Numero Group 
Catherine Howe : What a beautiful Place (UK,1971,re.2006)****
While rock and pop most often focuses on the front people, there was a time when great orchestras and fine arrangers were much in demand and fully appreciated. Graduay they were pushed more and more into the background, while orchestra records now are more often associated as being of minor importance and for second hand shopping for pennies, and with easy listening kitsch. But times have been different. Catherine Howe must have had the right feeling and connection for this. Besides, her favourite record was Burt Bacharach’s “the look of love”. Through CBS, she came into contact with the manager of their independent partner from Reflection Records, Andrew Cameron Miller. He immediately understood the idea, and invited the, in that time, musical director and arranger, -now more known as a jazz man-, Bobby Scott, to be the producer. Bobby Scott is a man, who, once with the idea, was completely dedicated and a perfectionist. The arrangements for the album made the album in fact a really perfect and beautiful to listen to musical concept, where the songs almost fit in with the music, (and not the reverse), and work like one harmonious pair. Scott’s idea to add a prologue (with spoken word on orchestrations), an interlude and an epilogue gives you the feeling there has only been one big composition.

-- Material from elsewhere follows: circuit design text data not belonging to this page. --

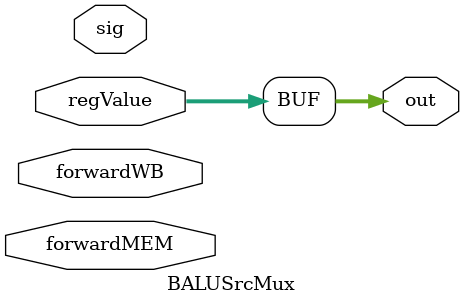
<source format=v>
module ALUSrc1Mux (input wire[2:0] sig, input wire[31:0] regValue, input wire[31:0] forwardMEM, input wire[31:0] forwardWB, output wire[31:0] out);

	reg[31:0] out_r;
	assign out = out_r;

	always @(*) begin
		if (sig == 3'b100) begin
			out_r = regValue;
		end
	end
endmodule

module ALUSrc2Mux (input wire[2:0] sig, input wire[31:0] regValue, input wire[31:0] imm, input wire[31:0] forwardMEM, input wire[31:0] forwardWB, output wire[31:0] out);

	reg[31:0] out_r;
	assign out = out_r;

	always @(*) begin
		if (sig == 3'b100) begin
			out_r = regValue;
		end

		else if (sig == 3'b000) begin
			out_r = imm;
		end
	end
endmodule

module BALUSrcMux (input wire[2:0] sig, input wire[31:0] regValue, input wire[31:0] forwardMEM, input wire[31:0] forwardWB, output wire[31:0] out);
	assign out = regValue;
endmodule
</source>
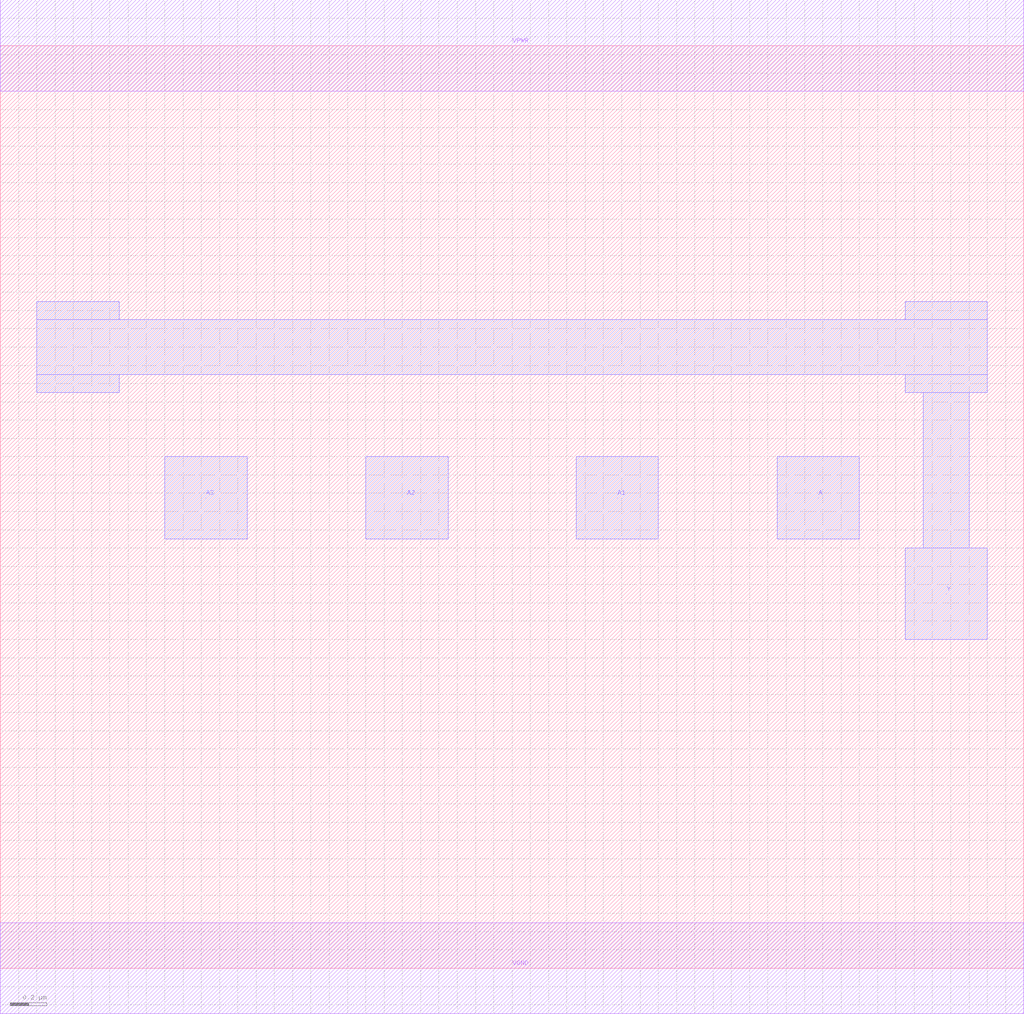
<source format=lef>
VERSION 5.7 ;
  NOWIREEXTENSIONATPIN ON ;
  DIVIDERCHAR "/" ;
  BUSBITCHARS "[]" ;
MACRO NAND4
  CLASS CORE ;
  FOREIGN NAND4 ;
  ORIGIN 0.000 0.000 ;
  SIZE 5.600 BY 5.050 ;
  SYMMETRY X Y R90 ;
  SITE unit ;
  PIN VPWR
    DIRECTION INOUT ;
    USE POWER ;
    SHAPE ABUTMENT ;
    PORT
      LAYER Metal1 ;
        RECT 0.000 4.800 5.600 5.300 ;
    END
  END VPWR
  PIN VGND
    DIRECTION INOUT ;
    USE GROUND ;
    SHAPE ABUTMENT ;
    PORT
      LAYER Metal1 ;
        RECT 0.000 -0.250 5.600 0.250 ;
    END
  END VGND
  PIN Y
    DIRECTION INOUT ;
    USE SIGNAL ;
    SHAPE ABUTMENT ;
    PORT
      LAYER Metal2 ;
        RECT 0.200 3.550 0.650 3.650 ;
        RECT 4.950 3.550 5.400 3.650 ;
        RECT 0.200 3.250 5.400 3.550 ;
        RECT 0.200 3.150 0.650 3.250 ;
        RECT 4.950 3.150 5.400 3.250 ;
        RECT 5.050 2.300 5.300 3.150 ;
        RECT 4.950 1.800 5.400 2.300 ;
    END
  END Y
  PIN A
    DIRECTION INOUT ;
    USE SIGNAL ;
    SHAPE ABUTMENT ;
    PORT
      LAYER Metal2 ;
        RECT 4.250 2.350 4.700 2.800 ;
    END
  END A
  PIN A3
    DIRECTION INOUT ;
    USE SIGNAL ;
    SHAPE ABUTMENT ;
    PORT
      LAYER Metal2 ;
        RECT 0.900 2.350 1.350 2.800 ;
    END
  END A3
  PIN A1
    DIRECTION INOUT ;
    USE SIGNAL ;
    SHAPE ABUTMENT ;
    PORT
      LAYER Metal2 ;
        RECT 3.150 2.350 3.600 2.800 ;
    END
  END A1
  PIN A2
    DIRECTION INOUT ;
    USE SIGNAL ;
    SHAPE ABUTMENT ;
    PORT
      LAYER Metal2 ;
        RECT 2.000 2.350 2.450 2.800 ;
    END
  END A2
END NAND4
END LIBRARY


</source>
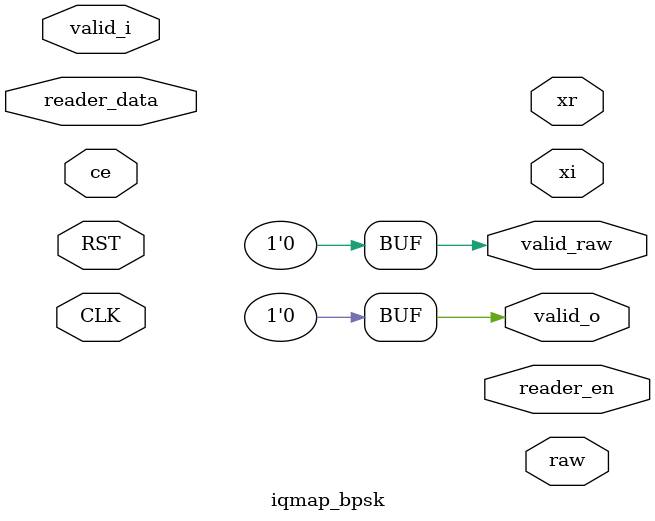
<source format=v>

module iqmap_bpsk
  (
   input         CLK,
   input         RST,

   input         ce,
   
   input         valid_i,
   input [127:0] reader_data,
   output        reader_en,

   output [10:0] xr,
   output [10:0] xi,
   output        valid_o,

   output        valid_raw,
   output        raw
   );
	
	assign valid_o = 0;
	assign valid_raw = 0;

endmodule

</source>
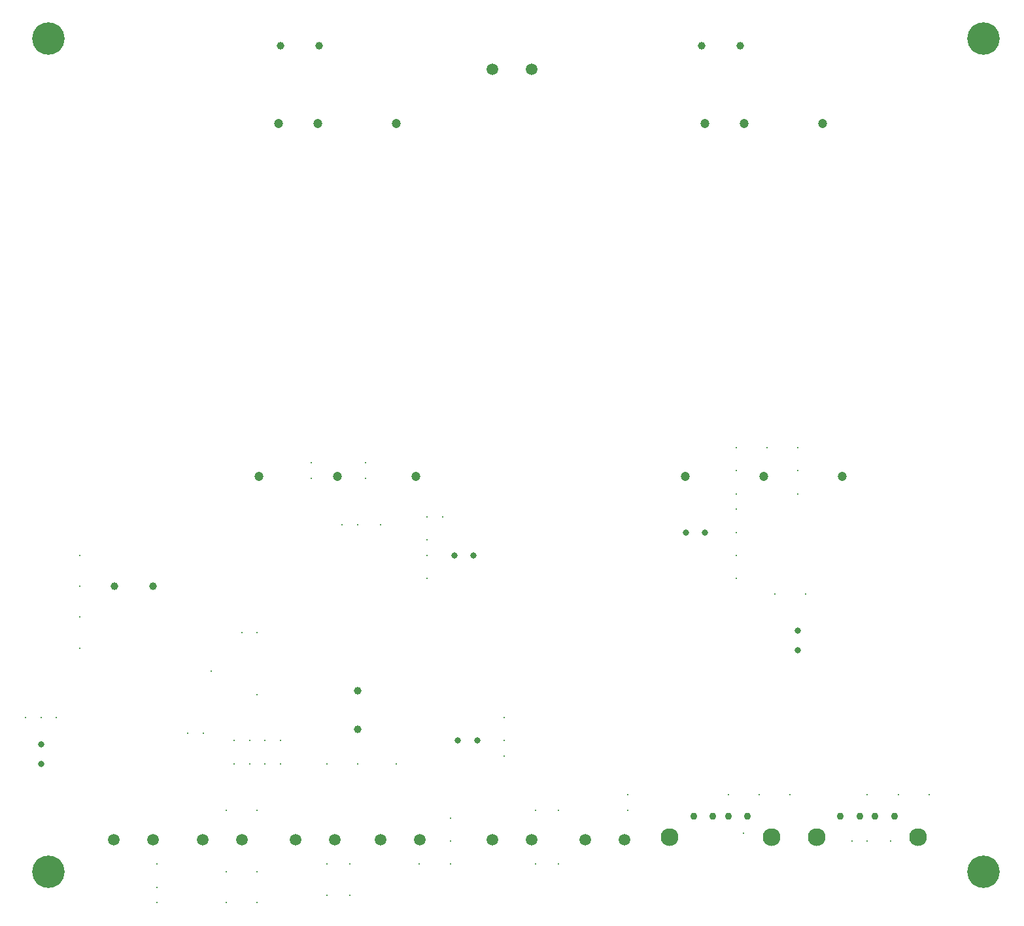
<source format=gbr>
%TF.GenerationSoftware,Altium Limited,Altium Designer,22.4.2 (48)*%
G04 Layer_Color=0*
%FSLAX45Y45*%
%MOMM*%
%TF.SameCoordinates,24D30104-F170-4498-80AD-2BAA9A99EF50*%
%TF.FilePolarity,Positive*%
%TF.FileFunction,Plated,1,2,PTH,Drill*%
%TF.Part,Single*%
G01*
G75*
%TA.AperFunction,ComponentDrill*%
%ADD52C,1.50000*%
%ADD53C,2.30000*%
%ADD54C,0.92000*%
%ADD55C,0.80000*%
%ADD56C,0.80000*%
%ADD57C,1.00000*%
%TA.AperFunction,OtherDrill,Pad Free-2 (6mm,6mm)*%
%ADD58C,4.20000*%
%TA.AperFunction,ComponentDrill*%
%ADD59C,1.00000*%
%ADD60C,1.20000*%
%TA.AperFunction,OtherDrill,Pad Free-2 (6mm,114mm)*%
%ADD61C,4.20000*%
%TA.AperFunction,OtherDrill,Pad Free-2 (127mm,6mm)*%
%ADD62C,4.20000*%
%TA.AperFunction,OtherDrill,Pad Free-2 (127mm,114mm)*%
%ADD63C,4.20000*%
%TA.AperFunction,ViaDrill,NotFilled*%
%ADD64C,0.30000*%
D52*
X6854000Y1021000D02*
D03*
X6346000D02*
D03*
X5408000D02*
D03*
X4900000D02*
D03*
X4308000D02*
D03*
X3800000D02*
D03*
X3100000D02*
D03*
X2592000D02*
D03*
X1954000D02*
D03*
X1446000D02*
D03*
X8054000D02*
D03*
X7546000D02*
D03*
X6346000Y11000000D02*
D03*
X6854000D02*
D03*
D53*
X8643000Y1048000D02*
D03*
X9957000D02*
D03*
X10543000D02*
D03*
X11857000D02*
D03*
D54*
X8950000Y1319000D02*
D03*
X9200000D02*
D03*
X9400000D02*
D03*
X9650000D02*
D03*
X10850000D02*
D03*
X11100000D02*
D03*
X11300000D02*
D03*
X11550000D02*
D03*
D55*
X9100000Y5000000D02*
D03*
X8850000D02*
D03*
X6150000Y2300000D02*
D03*
X5900000D02*
D03*
X5850000Y4700000D02*
D03*
X6100000D02*
D03*
D56*
X10300000Y3725000D02*
D03*
Y3475000D02*
D03*
X500000Y2000000D02*
D03*
Y2250000D02*
D03*
D57*
X4100000Y11300000D02*
D03*
X3600000D02*
D03*
X9550000D02*
D03*
X9050000D02*
D03*
X1950000Y4300000D02*
D03*
X1450000D02*
D03*
D58*
X600000Y600000D02*
D03*
D59*
X4600000Y2950000D02*
D03*
Y2450000D02*
D03*
D60*
X10878000Y5728000D02*
D03*
X9862000D02*
D03*
X8846000D02*
D03*
X10624000Y10300000D02*
D03*
X9608000D02*
D03*
X9100000D02*
D03*
X3576000D02*
D03*
X4084000D02*
D03*
X5100000D02*
D03*
X3322000Y5728000D02*
D03*
X4338000D02*
D03*
X5354000D02*
D03*
D61*
X600000Y11400000D02*
D03*
D62*
X12700000Y600000D02*
D03*
D63*
Y11400000D02*
D03*
D64*
X10200000Y1600000D02*
D03*
X12000000D02*
D03*
X11600000D02*
D03*
X11200000D02*
D03*
X11500000Y1000000D02*
D03*
X11200000D02*
D03*
X11000000D02*
D03*
X2000000Y200000D02*
D03*
Y400000D02*
D03*
Y700000D02*
D03*
X3300000Y1400000D02*
D03*
X2900000D02*
D03*
Y200000D02*
D03*
X3300000D02*
D03*
Y600000D02*
D03*
X2900000D02*
D03*
X4200000Y300000D02*
D03*
X4500000D02*
D03*
Y700000D02*
D03*
X4200000D02*
D03*
X5400000D02*
D03*
X5800000D02*
D03*
Y1000000D02*
D03*
Y1300000D02*
D03*
X7200000Y700000D02*
D03*
X6900000D02*
D03*
X7200000Y1400000D02*
D03*
X6900000D02*
D03*
X8100000Y1600000D02*
D03*
Y1400000D02*
D03*
X9800000Y1600000D02*
D03*
X9400000D02*
D03*
X9600000Y1100000D02*
D03*
X10400000Y4200000D02*
D03*
X10000000D02*
D03*
X9500000Y4400000D02*
D03*
Y4700000D02*
D03*
Y5000000D02*
D03*
Y5300000D02*
D03*
X10300000Y5500000D02*
D03*
Y5800000D02*
D03*
Y6100000D02*
D03*
X9900000D02*
D03*
X9500000D02*
D03*
Y5800000D02*
D03*
Y5500000D02*
D03*
X4900000Y5100000D02*
D03*
X4400000D02*
D03*
X5500000Y4900000D02*
D03*
Y4400000D02*
D03*
X6500000Y2600000D02*
D03*
Y2300000D02*
D03*
Y2100000D02*
D03*
X5100000Y2000000D02*
D03*
X4600000D02*
D03*
X4200000D02*
D03*
X2700000Y3200000D02*
D03*
X3100000Y3700000D02*
D03*
X3300000D02*
D03*
Y2900000D02*
D03*
X2600000Y2400000D02*
D03*
X2400000D02*
D03*
X700000Y2600000D02*
D03*
X300000D02*
D03*
X500000D02*
D03*
X1000000Y3500000D02*
D03*
Y4700000D02*
D03*
Y4300000D02*
D03*
Y3900000D02*
D03*
X4700000Y5700000D02*
D03*
Y5900000D02*
D03*
X4000000D02*
D03*
Y5700000D02*
D03*
X5500000Y5200000D02*
D03*
X5700000D02*
D03*
X5500000Y4700000D02*
D03*
X4600000Y5100000D02*
D03*
X3000000Y2000000D02*
D03*
X3200000D02*
D03*
X3400000D02*
D03*
X3600000D02*
D03*
Y2300000D02*
D03*
X3400000D02*
D03*
X3200000D02*
D03*
X3000000D02*
D03*
%TF.MD5,198003b8b22842e5ab51b4035ed3f18b*%
M02*

</source>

No less an orchestra than the London Symphony Orchestra was hired, with some session musicians, like Stan Gorman on drums, Mike Ward on bass, Lance D’Owen on guitar. The costs were high and the project was ambitious, but the unexpected happened: CBS didn’t want the album, so only a few copies were print for media purposes. The critics were very positive, but some unrelated problems of the manager with the boss of the company meant that with the final departure of Miller, the album had to go with him. It took four years but then Paul Rich heard the recordings of the first LP. He offered her a new deal for RCA, which would lead to her next album, “Harry”...
BGO Rec. 
Catherine Howe : Harry / Silent Mother Nature (UK,1974 & 1976,re.2006)***°
To understand Catherine Howe's music, for me, is a bit more difficult matter, trying to grab the whole range of what it expresses, because, compared to most artists from those days, especially the rock and psychedelic artists stand more for being expressions of the "youth" of its times, with their own direct renewal, which is more easy to understand considering how we look back to these days, as to the direct reference of the late '60s to mid '70s potential. Catherine Howe however, is more like a mature resume of what is achieved in culturally linked ideas that could be felt more deeply in those days, in England (from literature, theatre, television, and music from various genres that were considered as being serious these days). All this is now expressed in songs that reveal that kind of matured vision from a distance. While I mentioned a fondness of Bacharach in her first album, in the booklet of this reissue are mentioned other references that developed her visions, certain specific songs from the Four Seasons, Gene Pitney, Del Shanon, Moody Blues, Crystals : mostly names that I still neglected to get acquainted with, to get a detailed enough idea now.
* “Harry” :
The accompaniment on "Harry" is really different compared to her début 4 year previously. While on the debut album, the music was one strong harmony, here the focus is on the songs, and the music is a compromise of studio arrangements. With such a fundament, where the studio ballgame decides what is best for the songs, this always depends a bit on the people involved on whether it is successful or not, and will always have the risk to lose a bit of the natural process in creativity. With her voice a bit more on the fore, I also realise that her specific voice, for big public appearances, in commercial terms, might not be the strongest voice you can imagine, (because certain songs tend to sink her moods into a background mist, with a beautiful and fresh melancholy), but it is her inevitable charm in her kind of soulful voice, its appearance with a background maturity, and luckily once more the well done string arrangements (even different in approach and sound to the first album) that bring these songs to a different, rich and harmonious reality. Some songs have adapted elements from mainstream pop and rock, while others have the already mentioned uplifted and rich romantic melancholy. "Harry" is such an extremely romantic song, about an ideal love (imaginary, of course ;), a song which was easily recognised by listeners in their heart, and which also made it to wider recognition, but similar feelings are also sensible in many other songs. "Harry" is a really fine album to listen to, even whilst it has a few more time-related and more mainstream arrangements in some of the songs, they luckily never spoiled this collection.
* “Silent Mother Nature” :
This third album has the most convincing collection of studio arrangements. Also in the few more rocky tracks, they succeed to make her voice come out best, and are done convincingly well. This album, in a rather "soulful" poprock singer-songwriter, style still has something inevitably English, (even when trying to reach the international style levels), and at times, especially on the calmer tracks, I am reminded of the Sandy Denny evolution from folk into the pop territory. The songs from Catherine always have a soulful character, but on this album, it is slightly pushed and speeded up in energy towards these soulful expressions, which tend to make her stay singing in more higher registers a bit longer. I personally think that it is the calmer songs, that reveal a slight melancholic character but also warmth, that her soul essence had already the full range of strength of her temperament with everything it needed. Another, enjoyable album, with its own qualities.